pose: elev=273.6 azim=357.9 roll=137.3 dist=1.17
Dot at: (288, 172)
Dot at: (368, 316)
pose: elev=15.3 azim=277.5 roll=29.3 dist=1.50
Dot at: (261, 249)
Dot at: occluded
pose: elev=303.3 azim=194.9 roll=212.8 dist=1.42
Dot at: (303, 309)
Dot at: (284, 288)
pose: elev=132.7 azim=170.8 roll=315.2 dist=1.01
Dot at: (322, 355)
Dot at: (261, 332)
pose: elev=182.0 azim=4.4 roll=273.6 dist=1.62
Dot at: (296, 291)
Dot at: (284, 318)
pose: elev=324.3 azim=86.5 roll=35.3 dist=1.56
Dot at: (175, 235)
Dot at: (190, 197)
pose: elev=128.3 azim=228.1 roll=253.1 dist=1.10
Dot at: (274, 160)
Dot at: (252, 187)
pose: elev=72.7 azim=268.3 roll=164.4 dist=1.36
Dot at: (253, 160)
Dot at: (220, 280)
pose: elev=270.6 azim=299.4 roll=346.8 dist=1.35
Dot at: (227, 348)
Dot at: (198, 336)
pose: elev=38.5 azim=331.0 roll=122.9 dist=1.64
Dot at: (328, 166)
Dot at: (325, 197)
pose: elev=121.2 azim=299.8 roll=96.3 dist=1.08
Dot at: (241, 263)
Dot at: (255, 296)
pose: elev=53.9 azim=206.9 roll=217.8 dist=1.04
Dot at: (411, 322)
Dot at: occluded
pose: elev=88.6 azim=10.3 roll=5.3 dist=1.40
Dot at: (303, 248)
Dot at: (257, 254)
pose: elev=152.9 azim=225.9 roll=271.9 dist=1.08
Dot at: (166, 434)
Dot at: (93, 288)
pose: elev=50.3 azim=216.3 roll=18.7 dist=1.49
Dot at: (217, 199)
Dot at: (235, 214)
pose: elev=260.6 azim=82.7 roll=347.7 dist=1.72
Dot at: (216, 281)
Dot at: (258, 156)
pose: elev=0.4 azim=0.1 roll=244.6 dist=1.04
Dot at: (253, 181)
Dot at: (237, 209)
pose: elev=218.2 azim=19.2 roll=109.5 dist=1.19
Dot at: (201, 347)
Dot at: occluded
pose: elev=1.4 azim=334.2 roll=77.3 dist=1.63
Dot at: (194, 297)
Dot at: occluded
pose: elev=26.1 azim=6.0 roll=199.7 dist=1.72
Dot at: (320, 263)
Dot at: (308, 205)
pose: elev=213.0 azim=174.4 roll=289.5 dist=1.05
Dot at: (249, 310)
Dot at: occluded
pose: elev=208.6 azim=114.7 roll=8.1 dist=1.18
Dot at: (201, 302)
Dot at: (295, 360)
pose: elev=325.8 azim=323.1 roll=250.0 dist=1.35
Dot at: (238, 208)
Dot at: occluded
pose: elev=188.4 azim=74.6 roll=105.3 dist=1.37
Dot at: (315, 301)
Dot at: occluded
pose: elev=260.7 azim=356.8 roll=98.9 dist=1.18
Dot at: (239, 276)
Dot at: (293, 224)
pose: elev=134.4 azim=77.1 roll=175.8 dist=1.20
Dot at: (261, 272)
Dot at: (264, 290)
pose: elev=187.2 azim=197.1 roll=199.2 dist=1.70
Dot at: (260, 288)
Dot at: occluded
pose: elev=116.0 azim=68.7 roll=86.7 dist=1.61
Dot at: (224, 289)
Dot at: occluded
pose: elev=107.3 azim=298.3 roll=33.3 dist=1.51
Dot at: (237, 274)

#### Task:
Rewrite the items above as a numbered list, starting at their first line and ending at the line containing "Dot at: (255, 296)", with both of those lines included and blank lines dropped.

#### The reply:
1. pose: elev=273.6 azim=357.9 roll=137.3 dist=1.17
2. Dot at: (288, 172)
3. Dot at: (368, 316)
4. pose: elev=15.3 azim=277.5 roll=29.3 dist=1.50
5. Dot at: (261, 249)
6. Dot at: occluded
7. pose: elev=303.3 azim=194.9 roll=212.8 dist=1.42
8. Dot at: (303, 309)
9. Dot at: (284, 288)
10. pose: elev=132.7 azim=170.8 roll=315.2 dist=1.01
11. Dot at: (322, 355)
12. Dot at: (261, 332)
13. pose: elev=182.0 azim=4.4 roll=273.6 dist=1.62
14. Dot at: (296, 291)
15. Dot at: (284, 318)
16. pose: elev=324.3 azim=86.5 roll=35.3 dist=1.56
17. Dot at: (175, 235)
18. Dot at: (190, 197)
19. pose: elev=128.3 azim=228.1 roll=253.1 dist=1.10
20. Dot at: (274, 160)
21. Dot at: (252, 187)
22. pose: elev=72.7 azim=268.3 roll=164.4 dist=1.36
23. Dot at: (253, 160)
24. Dot at: (220, 280)
25. pose: elev=270.6 azim=299.4 roll=346.8 dist=1.35
26. Dot at: (227, 348)
27. Dot at: (198, 336)
28. pose: elev=38.5 azim=331.0 roll=122.9 dist=1.64
29. Dot at: (328, 166)
30. Dot at: (325, 197)
31. pose: elev=121.2 azim=299.8 roll=96.3 dist=1.08
32. Dot at: (241, 263)
33. Dot at: (255, 296)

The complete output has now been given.